The cosmetics giant is attempting to get out from under its heavy debt load amid soaring prices and a snarled supply chain.
Revlon has filed for bankruptcy protection as the cosmetic giant attempts to get out from under its heavy debt load amid soaring prices and supply chain disruptions.
The company said in a news release that it expects $575 million in financing if the plan wins court approval. The additional funds will support the company’s daily operations. Under the Chapter 11 filing, the company is able to continue operating while reorganizing its outstanding debt.
The 90-year-old multinational is known for an array of cosmetics and skin-care brands, including drugstore favorite Almay and premium label Elizabeth Arden, which Revlon acquired in 2016 after selling more than $2 billion of loans and bonds. It is controlled by billionaire Ronald Perelman’s MacAndrews & Forbes.
Before the coronavirus crisis, Revlon faced growing competition from start-ups backed by celebrities including Kylie Jenner’s Kylie Cosmetics and Rihanna’s Fenty Beauty, which siphoned many of its younger consumers through its social media marketing.
But the pandemic only exacerbated those problems as sales of lipsticks — Revlon’s iconic product — curtailed when people masked up. Worldwide net sales fell 20 percent, from $2.4 billion in 2019 to $1.9 billion a year later. In March 2020, Revlon cut 1,000 positions to improve profitability. In November of the same year, Revlon avoided a bankruptcy filing after receiving enough bondholder support.
Debra Perelman, Revlon’s chief executive and daughter of Ronald Perelman, said the company’s “challenging capital structure” has limited its ability to meet consumer demand while navigating “macroeconomic issues.”
“By addressing these complex legacy debt constraints, we expect to be able to simplify our capital structure and significantly reduce our debt, enabling us to unlock the full potential of our globally recognized brands,” Perelman said.
Revlon estimated liabilities of between $1 billion to $10 billion in a court filing. In its most recent earnings report, the company reported $3.3 billion in long-term debt.

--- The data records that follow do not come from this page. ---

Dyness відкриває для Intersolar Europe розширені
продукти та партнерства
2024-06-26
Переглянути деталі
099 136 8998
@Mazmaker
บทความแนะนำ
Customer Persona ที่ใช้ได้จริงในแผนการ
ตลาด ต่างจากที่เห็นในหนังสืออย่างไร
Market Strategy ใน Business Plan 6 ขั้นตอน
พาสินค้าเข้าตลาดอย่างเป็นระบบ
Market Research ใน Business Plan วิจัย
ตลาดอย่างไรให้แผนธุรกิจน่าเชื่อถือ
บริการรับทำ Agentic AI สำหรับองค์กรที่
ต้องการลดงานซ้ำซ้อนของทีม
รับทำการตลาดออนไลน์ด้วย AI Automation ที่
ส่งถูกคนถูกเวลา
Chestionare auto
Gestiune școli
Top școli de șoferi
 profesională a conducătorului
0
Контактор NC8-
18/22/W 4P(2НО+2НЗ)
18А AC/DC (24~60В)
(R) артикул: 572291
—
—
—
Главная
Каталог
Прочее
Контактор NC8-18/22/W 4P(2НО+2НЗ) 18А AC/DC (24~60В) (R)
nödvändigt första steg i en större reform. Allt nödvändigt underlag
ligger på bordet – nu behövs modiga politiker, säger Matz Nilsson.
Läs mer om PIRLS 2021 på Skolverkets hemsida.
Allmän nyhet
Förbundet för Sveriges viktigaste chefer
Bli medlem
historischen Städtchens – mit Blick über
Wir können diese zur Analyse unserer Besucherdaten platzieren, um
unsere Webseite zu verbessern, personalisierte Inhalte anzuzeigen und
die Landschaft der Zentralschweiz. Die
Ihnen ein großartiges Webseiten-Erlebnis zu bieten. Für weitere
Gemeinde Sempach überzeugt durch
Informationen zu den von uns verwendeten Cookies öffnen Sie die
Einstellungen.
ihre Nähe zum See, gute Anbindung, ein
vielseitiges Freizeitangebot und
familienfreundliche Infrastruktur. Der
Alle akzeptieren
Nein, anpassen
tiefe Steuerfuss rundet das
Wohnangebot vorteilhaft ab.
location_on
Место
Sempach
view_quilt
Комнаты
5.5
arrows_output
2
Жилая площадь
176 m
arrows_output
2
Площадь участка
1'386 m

Revlon said it’s unable to keep a regular supply of raw materials, putting production at risk, according to the court filing. Nearly one-third of customer demand cannot be timely fulfilled due to the lack of raw materials, it added.
While Perelman said during the March earnings call that the supply chain head winds are “temporary” and that Revlon had sourced additional vendors for key materials, the war in Ukraine and the covid lockdown in China presented new challenges to the global supply chain. Shipping from China to the United States doubled in time and quadrupled in cost compared with 2019, the company said.
Experts said Revlon could take advantage of Chapter 11 provisions to reorganize its portfolio of brands, where some older ones showed unsatisfying performance and lost customers. “If executed effectively, Revlon could emerge from bankruptcy with a cleaner balance sheet and a better operating profile, improving longer term business prospects,” David Silverman, retail senior director at Fitch Ratings, told RetailDive in email comments.
Corporate bankruptcy filings have reached the lowest levels in early 2022, according to S&P Market Intelligence data, which excludes the smallest business filings. As of the end of May, 143 bankruptcies have been filed this year, compared with 203 in 2021 and 263 in 2020 during the same period. Among the 143 bankruptcies, only three are retail filings.
However, Revlon’s filing — the first from a major consumer-facing business in years — could signal a downturn in the consumer discretionary sector, which encompasses largely companies selling nonessential products and are sensitive to the business cycle.
In May, inflation reached 8.6 percent over the last year, which led to financial pressure felt by many households. According to Census Bureau data, retail sales are down 0.3 percent from the previous month in May, as consumers shift to cheaper alternatives amid rising prices.